START Source material

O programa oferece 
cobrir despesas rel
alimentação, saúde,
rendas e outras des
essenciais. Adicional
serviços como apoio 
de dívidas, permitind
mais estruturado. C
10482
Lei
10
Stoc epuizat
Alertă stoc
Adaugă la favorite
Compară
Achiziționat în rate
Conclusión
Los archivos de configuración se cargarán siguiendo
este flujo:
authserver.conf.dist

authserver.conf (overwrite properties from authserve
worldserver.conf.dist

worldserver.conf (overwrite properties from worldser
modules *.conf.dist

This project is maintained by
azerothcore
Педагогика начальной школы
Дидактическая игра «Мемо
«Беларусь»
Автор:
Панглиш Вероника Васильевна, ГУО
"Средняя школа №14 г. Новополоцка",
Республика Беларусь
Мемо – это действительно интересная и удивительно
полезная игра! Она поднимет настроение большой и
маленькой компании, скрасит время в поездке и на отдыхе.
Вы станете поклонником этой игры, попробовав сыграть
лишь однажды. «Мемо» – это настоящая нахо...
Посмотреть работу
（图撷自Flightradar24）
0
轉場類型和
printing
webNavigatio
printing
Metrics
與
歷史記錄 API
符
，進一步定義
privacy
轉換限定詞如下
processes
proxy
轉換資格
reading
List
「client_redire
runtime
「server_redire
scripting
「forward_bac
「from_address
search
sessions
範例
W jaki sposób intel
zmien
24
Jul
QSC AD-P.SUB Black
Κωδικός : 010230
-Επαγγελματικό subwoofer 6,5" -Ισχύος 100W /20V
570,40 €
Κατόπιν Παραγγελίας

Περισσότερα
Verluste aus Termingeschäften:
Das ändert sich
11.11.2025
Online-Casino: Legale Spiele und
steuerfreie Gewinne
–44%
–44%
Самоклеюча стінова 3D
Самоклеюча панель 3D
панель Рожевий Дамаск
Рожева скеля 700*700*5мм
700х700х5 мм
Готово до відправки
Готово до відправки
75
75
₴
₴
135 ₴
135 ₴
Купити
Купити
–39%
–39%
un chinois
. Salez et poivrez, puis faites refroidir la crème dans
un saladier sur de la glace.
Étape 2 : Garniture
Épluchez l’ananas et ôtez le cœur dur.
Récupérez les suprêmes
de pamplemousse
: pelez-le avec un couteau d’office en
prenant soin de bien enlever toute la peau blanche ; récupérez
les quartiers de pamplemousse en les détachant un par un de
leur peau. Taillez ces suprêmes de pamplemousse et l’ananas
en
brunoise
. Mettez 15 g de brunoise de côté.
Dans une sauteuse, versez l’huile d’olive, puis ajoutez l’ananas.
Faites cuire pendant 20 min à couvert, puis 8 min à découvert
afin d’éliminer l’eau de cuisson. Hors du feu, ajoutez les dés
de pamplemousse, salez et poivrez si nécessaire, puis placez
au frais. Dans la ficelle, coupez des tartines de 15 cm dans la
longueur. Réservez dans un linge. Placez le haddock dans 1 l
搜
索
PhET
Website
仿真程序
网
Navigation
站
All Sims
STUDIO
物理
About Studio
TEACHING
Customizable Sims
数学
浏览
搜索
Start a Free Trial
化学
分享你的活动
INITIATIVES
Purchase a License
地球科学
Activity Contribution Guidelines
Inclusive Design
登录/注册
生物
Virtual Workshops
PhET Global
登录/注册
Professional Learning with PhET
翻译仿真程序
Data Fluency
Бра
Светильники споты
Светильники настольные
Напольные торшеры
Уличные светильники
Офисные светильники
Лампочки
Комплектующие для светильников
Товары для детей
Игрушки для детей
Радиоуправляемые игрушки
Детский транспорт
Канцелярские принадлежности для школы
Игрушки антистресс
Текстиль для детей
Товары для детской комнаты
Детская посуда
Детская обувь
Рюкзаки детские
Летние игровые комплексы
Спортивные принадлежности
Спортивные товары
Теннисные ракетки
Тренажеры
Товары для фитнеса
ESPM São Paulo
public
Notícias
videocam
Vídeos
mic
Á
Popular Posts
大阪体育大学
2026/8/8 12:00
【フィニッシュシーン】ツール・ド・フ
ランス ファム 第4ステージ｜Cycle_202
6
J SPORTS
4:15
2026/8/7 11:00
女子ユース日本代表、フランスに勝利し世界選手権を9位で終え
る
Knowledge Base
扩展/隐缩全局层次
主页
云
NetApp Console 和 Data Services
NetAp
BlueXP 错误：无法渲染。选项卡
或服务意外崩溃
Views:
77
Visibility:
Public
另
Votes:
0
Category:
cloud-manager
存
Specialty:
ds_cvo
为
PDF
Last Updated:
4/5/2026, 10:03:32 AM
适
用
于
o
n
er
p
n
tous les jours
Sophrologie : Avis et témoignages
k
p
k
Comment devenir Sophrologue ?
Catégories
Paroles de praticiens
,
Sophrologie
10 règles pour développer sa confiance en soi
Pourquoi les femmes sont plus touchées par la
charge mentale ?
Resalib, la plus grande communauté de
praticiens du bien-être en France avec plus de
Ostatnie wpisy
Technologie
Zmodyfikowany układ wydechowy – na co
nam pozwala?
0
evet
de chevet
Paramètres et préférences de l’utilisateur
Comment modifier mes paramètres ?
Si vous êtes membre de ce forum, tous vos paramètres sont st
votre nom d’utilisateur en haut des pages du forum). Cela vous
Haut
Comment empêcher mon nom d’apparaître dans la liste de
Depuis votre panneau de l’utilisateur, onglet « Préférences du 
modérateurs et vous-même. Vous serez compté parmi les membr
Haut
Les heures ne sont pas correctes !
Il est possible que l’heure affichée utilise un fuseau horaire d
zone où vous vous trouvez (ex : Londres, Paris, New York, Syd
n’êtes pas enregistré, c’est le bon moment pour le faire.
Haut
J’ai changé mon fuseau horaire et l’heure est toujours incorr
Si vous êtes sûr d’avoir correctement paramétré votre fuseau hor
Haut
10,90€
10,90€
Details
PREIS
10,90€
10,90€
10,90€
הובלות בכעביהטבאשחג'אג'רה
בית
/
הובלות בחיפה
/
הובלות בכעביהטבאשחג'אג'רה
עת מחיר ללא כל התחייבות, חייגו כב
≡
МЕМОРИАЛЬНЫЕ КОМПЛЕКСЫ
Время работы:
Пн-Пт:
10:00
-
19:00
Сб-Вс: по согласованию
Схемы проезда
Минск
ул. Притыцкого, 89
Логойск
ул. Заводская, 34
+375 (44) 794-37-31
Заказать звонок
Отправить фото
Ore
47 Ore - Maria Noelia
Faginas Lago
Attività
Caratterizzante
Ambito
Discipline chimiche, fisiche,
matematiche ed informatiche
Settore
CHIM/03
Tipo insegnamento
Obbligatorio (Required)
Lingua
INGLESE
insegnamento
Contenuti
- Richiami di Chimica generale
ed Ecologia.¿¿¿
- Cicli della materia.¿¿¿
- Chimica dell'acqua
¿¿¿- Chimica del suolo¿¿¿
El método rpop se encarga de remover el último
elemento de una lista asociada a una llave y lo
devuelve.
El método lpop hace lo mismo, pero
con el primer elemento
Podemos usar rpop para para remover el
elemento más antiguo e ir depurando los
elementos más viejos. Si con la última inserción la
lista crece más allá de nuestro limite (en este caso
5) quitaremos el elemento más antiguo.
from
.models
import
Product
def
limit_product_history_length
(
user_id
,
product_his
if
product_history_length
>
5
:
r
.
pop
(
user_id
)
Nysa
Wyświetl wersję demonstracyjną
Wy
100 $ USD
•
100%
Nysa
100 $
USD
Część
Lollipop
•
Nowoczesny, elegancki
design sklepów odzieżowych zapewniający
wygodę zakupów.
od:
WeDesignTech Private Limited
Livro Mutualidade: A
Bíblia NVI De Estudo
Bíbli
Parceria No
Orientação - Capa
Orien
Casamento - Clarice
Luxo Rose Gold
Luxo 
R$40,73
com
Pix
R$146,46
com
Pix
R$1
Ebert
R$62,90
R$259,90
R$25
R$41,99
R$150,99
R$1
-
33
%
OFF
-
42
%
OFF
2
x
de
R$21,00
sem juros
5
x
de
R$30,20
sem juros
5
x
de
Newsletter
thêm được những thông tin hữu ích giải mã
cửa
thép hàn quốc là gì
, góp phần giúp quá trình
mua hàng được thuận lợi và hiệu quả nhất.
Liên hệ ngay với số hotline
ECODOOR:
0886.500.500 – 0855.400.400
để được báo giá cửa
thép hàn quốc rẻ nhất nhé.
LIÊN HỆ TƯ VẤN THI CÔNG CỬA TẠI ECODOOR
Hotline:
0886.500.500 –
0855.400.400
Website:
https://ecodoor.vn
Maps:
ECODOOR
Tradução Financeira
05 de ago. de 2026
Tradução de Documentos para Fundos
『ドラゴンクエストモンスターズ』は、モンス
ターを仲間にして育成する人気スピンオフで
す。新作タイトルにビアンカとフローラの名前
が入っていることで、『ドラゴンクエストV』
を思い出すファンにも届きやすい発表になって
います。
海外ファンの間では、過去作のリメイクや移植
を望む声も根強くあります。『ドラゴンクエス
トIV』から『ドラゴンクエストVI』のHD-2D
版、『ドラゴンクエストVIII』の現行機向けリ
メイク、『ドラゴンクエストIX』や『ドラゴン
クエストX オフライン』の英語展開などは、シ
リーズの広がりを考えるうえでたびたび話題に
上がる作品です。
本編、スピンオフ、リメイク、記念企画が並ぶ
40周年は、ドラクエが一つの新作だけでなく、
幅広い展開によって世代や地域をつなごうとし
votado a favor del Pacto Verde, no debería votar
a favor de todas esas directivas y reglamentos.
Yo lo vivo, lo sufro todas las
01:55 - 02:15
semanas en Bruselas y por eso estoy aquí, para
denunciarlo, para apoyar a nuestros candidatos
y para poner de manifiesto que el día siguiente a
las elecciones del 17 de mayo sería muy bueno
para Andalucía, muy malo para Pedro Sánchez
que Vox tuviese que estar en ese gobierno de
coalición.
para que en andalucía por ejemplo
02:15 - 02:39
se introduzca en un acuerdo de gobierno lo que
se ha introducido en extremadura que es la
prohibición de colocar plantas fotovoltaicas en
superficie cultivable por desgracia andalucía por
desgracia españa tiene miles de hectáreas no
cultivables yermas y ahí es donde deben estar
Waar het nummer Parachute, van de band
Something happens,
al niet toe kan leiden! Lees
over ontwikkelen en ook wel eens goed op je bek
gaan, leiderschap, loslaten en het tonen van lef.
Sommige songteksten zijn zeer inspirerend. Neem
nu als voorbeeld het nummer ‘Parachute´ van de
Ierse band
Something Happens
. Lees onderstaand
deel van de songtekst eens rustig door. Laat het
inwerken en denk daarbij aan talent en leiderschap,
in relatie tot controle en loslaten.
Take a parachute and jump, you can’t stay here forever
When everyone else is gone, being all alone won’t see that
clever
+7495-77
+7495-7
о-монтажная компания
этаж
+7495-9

END Source material

Where a line above contains the word "Comment", show that line.

Comment devenir Sophrologue ?
Comment modifier mes paramètres ?
Comment empêcher mon nom d’apparaître dans la liste de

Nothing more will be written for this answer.